• _TASK PROMPT_
Return every line of text in the material below without changing anything. Leave the pictures out of your answer.

• _Data entries_
-=-=-

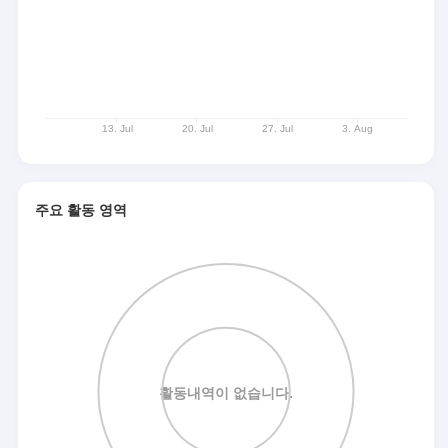
주요 활동 영역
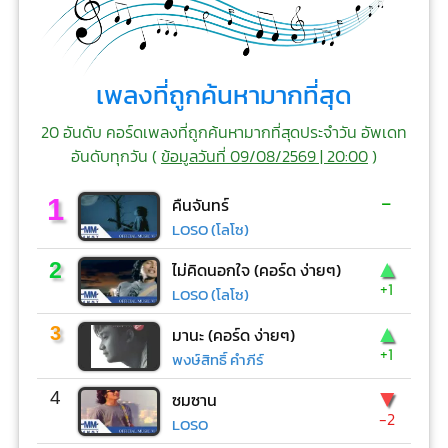
เพลงที่ถูกค้นหามากที่สุด
20 อันดับ คอร์ดเพลงที่ถูกค้นหามากที่สุดประจำวัน อัพเดท
อันดับทุกวัน (
ข้อมูลวันที่ 09/08/2569 | 20:00
)
-
1
คืนจันทร์
LOSO (โลโซ)
▲
2
ไม่คิดนอกใจ (คอร์ด ง่ายๆ)
+1
LOSO (โลโซ)
▲
3
มานะ (คอร์ด ง่ายๆ)
+1
พงษ์สิทธิ์ คำภีร์
▼
4
ซมซาน
-2
LOSO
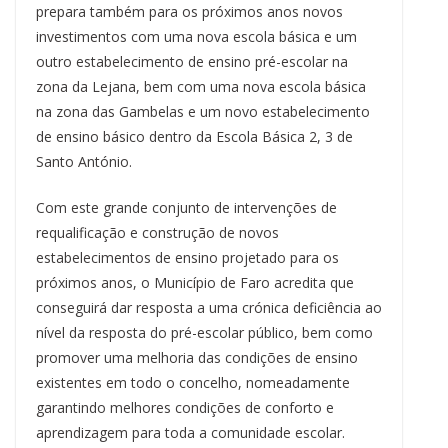
prepara também para os próximos anos novos
investimentos com uma nova escola básica e um
outro estabelecimento de ensino pré-escolar na
zona da Lejana, bem com uma nova escola básica
na zona das Gambelas e um novo estabelecimento
de ensino básico dentro da Escola Básica 2, 3 de
Santo António.
Com este grande conjunto de intervenções de
requalificação e construção de novos
estabelecimentos de ensino projetado para os
próximos anos, o Município de Faro acredita que
conseguirá dar resposta a uma crónica deficiência ao
nível da resposta do pré-escolar público, bem como
promover uma melhoria das condições de ensino
existentes em todo o concelho, nomeadamente
garantindo melhores condições de conforto e
aprendizagem para toda a comunidade escolar.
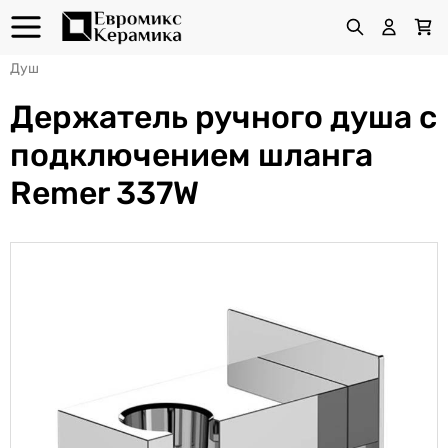
Душ
Держатель ручного душа с
подключением шланга
Remer 337W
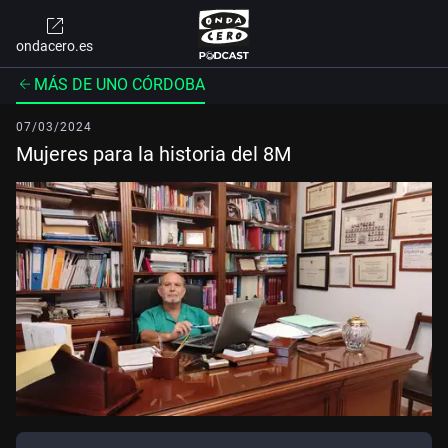
ondacero.es
MÁS DE UNO CÓRDOBA
07/03/2024
Mujeres para la historia del 8M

-=-=-

• _SOLUTION TO THE PROBLEM_
주요 활동 영역
เพลงที่ถูกค้นหามากที่สุด
20 อันดับ คอร์ดเพลงที่ถูกค้นหามากที่สุดประจำวัน อัพเดท
อันดับทุกวัน (
ข้อมูลวันที่ 09/08/2569 | 20:00
)
-
1
คืนจันทร์
LOSO (โลโซ)
▲
2
ไม่คิดนอกใจ (คอร์ด ง่ายๆ)
+1
LOSO (โลโซ)
▲
3
มานะ (คอร์ด ง่ายๆ)
+1
พงษ์สิทธิ์ คำภีร์
▼
4
ซมซาน
-2
LOSO
prepara também para os próximos anos novos
investimentos com uma nova escola básica e um
outro estabelecimento de ensino pré-escolar na
zona da Lejana, bem com uma nova escola básica
na zona das Gambelas e um novo estabelecimento
de ensino básico dentro da Escola Básica 2, 3 de
Santo António.
Com este grande conjunto de intervenções de
requalificação e construção de novos
estabelecimentos de ensino projetado para os
próximos anos, o Município de Faro acredita que
conseguirá dar resposta a uma crónica deficiência ao
nível da resposta do pré-escolar público, bem como
promover uma melhoria das condições de ensino
existentes em todo o concelho, nomeadamente
garantindo melhores condições de conforto e
aprendizagem para toda a comunidade escolar.
Душ
Держатель ручного душа с
подключением шланга
Remer 337W
ondacero.es
MÁS DE UNO CÓRDOBA
07/03/2024
Mujeres para la historia del 8M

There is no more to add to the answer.